Text segment:

So, what exactly is it? RL is a type of semi-supervised learning that focuses on intelligent agents taking actions in an environment and receiving rewards as feedback, intending to maximize cumulative reward. This kind of sequential decision making assists in solving problems through automatic learning of optimal decisions over time, all through a trial-and-error learning approach.

Throughout this article, we will cover the characteristics of RL, how it works, some of its core components, and problems found within it. To view a complete list of RL terminology and resources used within my articles, visit the RL Terminology & Resources Cheatsheet article.

Article Contents

  1. Characteristics of Reinforcement Learning
  2. How Reinforcement Learning Works
  3. History and States
  4. Types of Environments
  5. Components of a Reinforcement Learning Agent
  6. Categories of RL Agents
  7. Challenges of Reinforcement Learning

Characteristics of Reinforcement Learning

Figure 1.1. Disciplines of RL

RL encompasses a wide range of fields, causing it to exhibit different characteristics when compared against other ML paradigms. These characteristics include:

  1. Algorithms that require no supervision and only contain a reward signal.
  2. Uses agents that interact with their environment by taking actions based on the subsequent data it receives.
  3. Agents must take multiple actions in their environment before identifying if the reward received is positive or negative, providing a delayed feedback loop.
  4. The steps taken are sequential, making it clear which actions the agent should take based on the given reward.
  5. Time plays a critical role in how the agents perform.
  6. RL algorithms don't use independent and identically distributed (i.i.d) data. Instead, agents must use a sequence of actions that correlate with each other.

These characteristics allow RL to be used in a wide range of applications, such as robotics for industrial automation, controlling drones and aircraft, manage investment portfolios, control power stations, or even be used to optimise chemical reactions.

How Reinforcement Learning Works

RL assists in solving many real-world problems by using agents, a component that decides what actions to take within a given environment. Each agent has one goal based on the following reward hypothesis:

“All goals can be described by the maximisation of expected cumulative reward.”

For an agent to achieve this goal they must select actions to maximise total future reward. While this seems simple, it can be difficult as the actions taken may have long term consequences. Additionally, if the reward the agents obtain is delayed, the positive or negative impact of the action won't become clear until a subset of actions has been taken. Because of this, agents may be required to sacrifice immediate reward to gain more long-term reward in the future. The reward discussed is a scalar feedback signal, denoted by \(R_t\), that indicates how well an agent is doing at a given timestep \(t\).

Additionally, RL can be used in a wide range of applications, such as robotics for industrial automation, controlling drones and aircraft, control power stations, manage investment portfolios, or even be used to optimise chemical reactions.

An RL algorithm has two main components: the agent and the environment. The agent represents an AI system, and the environment represents a specific type of world, such as a game board.

These components have three primary signals: a state, action, and reward. Each one provides a unique use. The state signal acts as a snapshot of the current state of the environment. The action signal is the action that the agent takes during each timestep of the environment. And lastly, the reward signal provides feedback to the agent based on the previous action taken within the environment.

Task prompt:
From the reinforcement learning text above, pull out the passage word for word, starting at the words "These characteristics allow" and ending after the words "stations, or even be used to optimise chemical reactions.".

Recorded data:
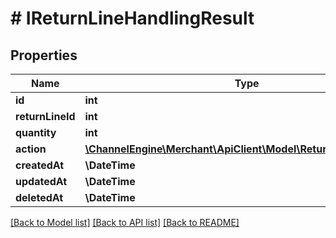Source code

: # # IReturnLineHandlingResult

## Properties

Name | Type | Description | Notes
------------ | ------------- | ------------- | -------------
**id** | **int** |  | [optional]
**returnLineId** | **int** |  | [optional]
**quantity** | **int** |  | [optional]
**action** | [**\ChannelEngine\Merchant\ApiClient\Model\ReturnHandlingAction**](ReturnHandlingAction.md) |  | [optional]
**createdAt** | **\DateTime** |  | [optional]
**updatedAt** | **\DateTime** |  | [optional]
**deletedAt** | **\DateTime** |  | [optional]

[[Back to Model list]](../../README.md#models) [[Back to API list]](../../README.md#endpoints) [[Back to README]](../../README.md)
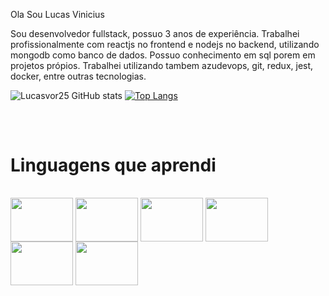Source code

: 
Ola Sou Lucas Vinicius

Sou desenvolvedor fullstack, possuo 3 anos de experiência. Trabalhei profissionalmente com reactjs no frontend e nodejs no backend, utilizando mongodb como banco de dados. Possuo conhecimento em sql porem em projetos própios. Trabalhei utilizando tambem azudevops, git, redux, jest, docker, entre outras tecnologias.

![Lucasvor25 GitHub stats](https://github-readme-stats.vercel.app/api?username=lucasvor25&theme=synthwave&show_icons=true)
[![Top Langs](https://github-readme-stats.vercel.app/api/top-langs/?username=lucasvor25&layout=compact)](https://github.com/lucsavor25/github-readme-stats)

  ##
  
<div style="display:inline-block"><br>
  <h1>Linguagens que aprendi</h1><br>
  <img align="center" height="70" width="100" src="https://cdn.jsdelivr.net/gh/devicons/devicon/icons/nodejs/nodejs-original-wordmark.svg" />
  <img align="center" height="70" width="100" src="https://cdn.jsdelivr.net/gh/devicons/devicon/icons/javascript/javascript-original.svg" />
  <img align="center" height="70" width="100" src="https://cdn.jsdelivr.net/gh/devicons/devicon/icons/html5/html5-original-wordmark.svg" />
  <img align="center" height="70" width="100" src="https://cdn.jsdelivr.net/gh/devicons/devicon/icons/css3/css3-original-wordmark.svg" />
  <img align="center" height="70" width="100" src="https://cdn.jsdelivr.net/gh/devicons/devicon/icons/react/react-original-wordmark.svg" />
  <img align="center" height="70" width="100" src="https://cdn.jsdelivr.net/gh/devicons/devicon/icons/java/java-original-wordmark.svg" />

  </div>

Result for this exercise:
These characteristics allow RL to be used in a wide range of applications, such as robotics for industrial automation, controlling drones and aircraft, manage investment portfolios, control power stations, or even be used to optimise chemical reactions.